I would also like to share the quote that follows below as an added encouragement to us in view of the appointed season we are in and in light of our current deliberations in the community. To ward off Christian notions of ‘works righteousness’ let me hasten to say this approach is for those of us who are ALREADY rescued through Messiah and is now learning to address our ungodly traits as we walk with the Holy One, with each other and with ‘Jane/Joe’ out there.
“The commandments of the Torah are not meant merely as our history, but instead represent on ongoing life lesson for every Jew. We view the Torah as freshly received every day of our lives, and approach it and its commandments with appropriate vigor.
So too must we digest the lesson of the counting of the Omer. It is specifically during this time that we strive to grow and mature in our spiritual state. The Torah does not allow us to become satisfied with our current level of spirituality. Instead it tells us to set high goals for ourselves, and then methodically strive to reach that goal.
The growth that occurs during this time is akin to a marathon. We pace ourselves and seek to improve day by day until we reach the day that we again receive the Torah. In this process, we look deep within ourselves and work on all of our negative attributes. If we are challenged in the realm of acts of kindness, we go out of our way to do more charitable works. If we are lacking in the area of justice, we hold ourselves to the highest possible standards and are exacting and demanding in our personal behavior and habits. And so it goes for all of our traits.”
(http://www.chabad.org/library/article_cdo/aid/256073/jewish/Why-Do-We-Count-the-Omer.htm)
Finally, for some years now I have carried a particular awareness about this season – that after His resurrection, Yeshua walked many days with His disciples. Their hearts burned as He opened their eyes to the Scriptures (Tanach) and for 40 days He spoke with them of the things pertaining to the Kingdom of His Father. How altogether awesome it must have been!!
We all have need for Him to draw alongside us… It helps no doubt to know we are just like Peter; to be reminded to owe no man anything but love, while we judge only ourselves as we yield to the searchlight of the Spirit of the risen Messiah.
Let us press in community. Let us run the current marathon set before us looking toward Shavuot, keeping our eyes and heart on our Pace-Setter and faithful Messiah while encouraging each other!

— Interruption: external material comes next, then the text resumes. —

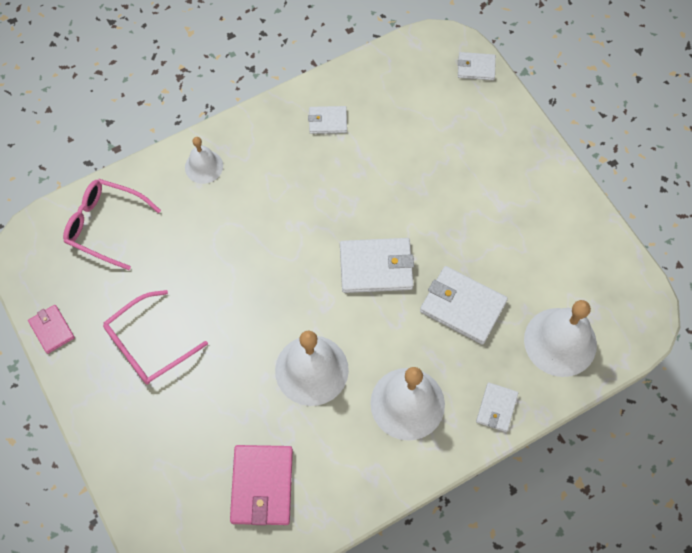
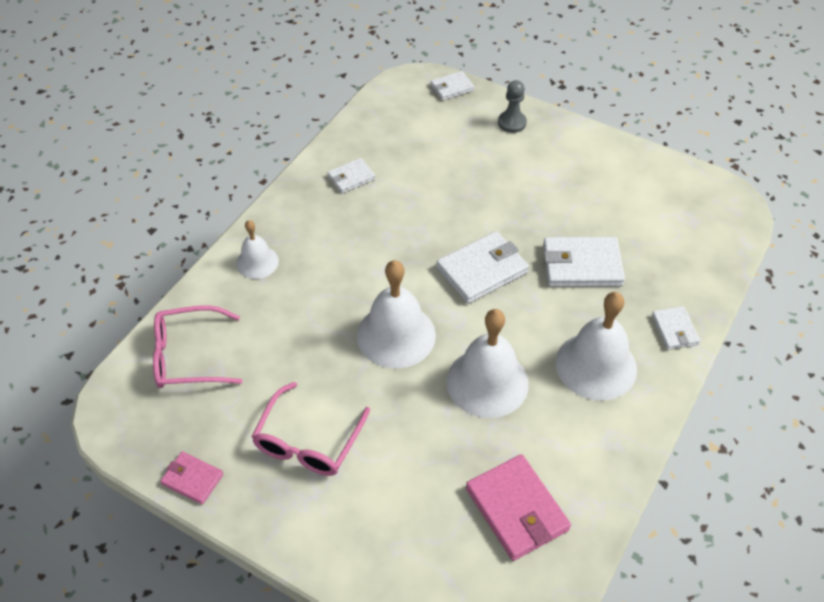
camera: 30 degrees left, 15 degrees down
white bell [524,300,597,377] -> white bell moved to [357,260,436,369]
none -> grey pawn [498,80,527,133]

Blessing and shalom upon you Skip and your family and upon you all in this wonderful community. Arnella
I had a vision everyone at my church was waiting at an airport terminal, many were waiting for their flights to be called ,but several came just to be there for support – my flight was one of the first to be called – I heard my number was flight# 455, I kept thinking of that number & when I looked it up in the strongs hebrew it’s meaning was “open” – I hope I am going to open spaces of grace !!!!

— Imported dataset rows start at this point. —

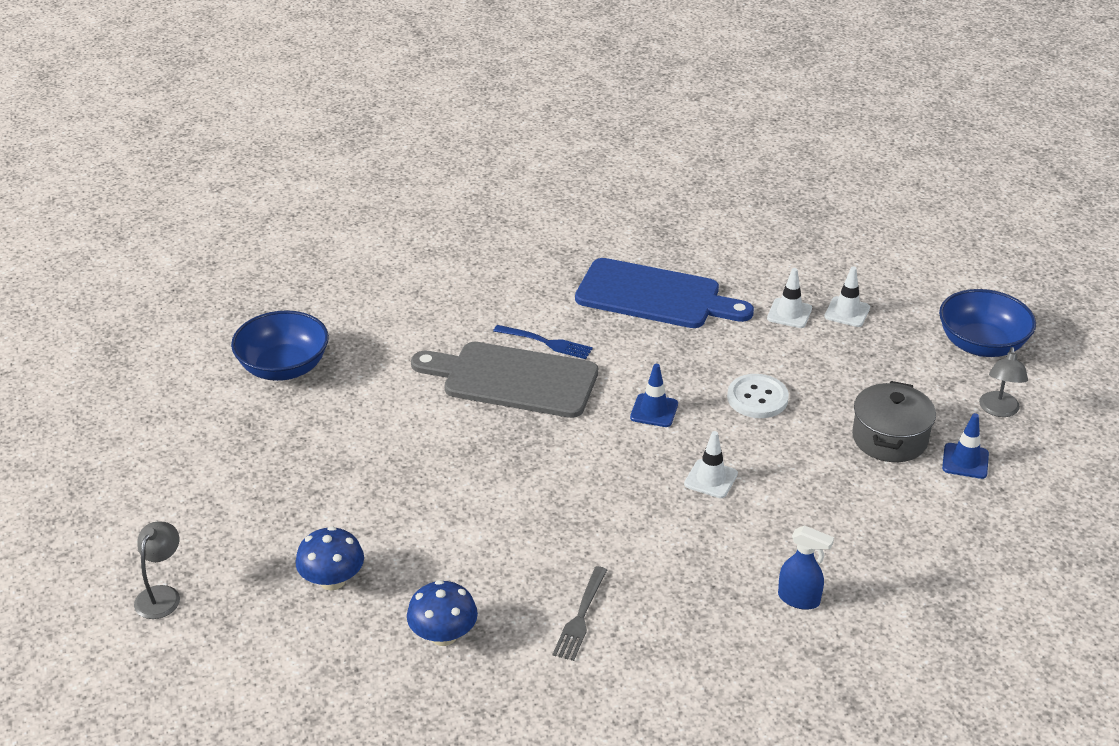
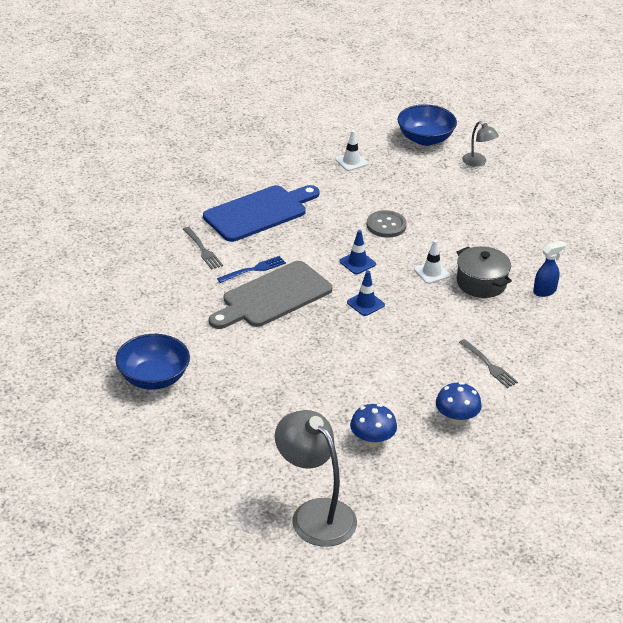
camera: 55 degrees left, 0 degrees up
grey lamp [134,522,180,619] -> grey lamp [275,410,357,547], size x1.98
white button [727,374,789,418] -> grey button [367,210,407,238]
white traffic cone [767,268,812,328] -> none
grey pot [852,381,936,462] -> grey pot moved to [457,246,512,298]
blue traffic cone [942,413,989,479] -> blue traffic cone moved to [347,270,385,316]
none -> grey fork [183,227,223,270]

” Do obligations and expectations impinge on your life in ways that make you feel like you are squeezed?” This is oppression, for the other party not to be considerate of your time/feelings, nor are we obliged to cater to others’ selfish “needs” above our own. Not only is that oppressive, it’s hurtful, and not treating others with respect. Thoroughly not Torah.
” Are you wrestling with other’s requirements of you?” No! No way. I love the open spaces :- )
Only YHWH can demand such requirements, and that is to respect, love each other in His ways as Torah lovers, not as men-pleasers.
Shalom.
Well said, Ester! So hard learned for me! I thought it was righteousness to submit to the oppression of others. Not so! It was man-pleasing for sure, which was idolatry, and so did not convey the love of YHVH in saving ways. It hurt to learn it.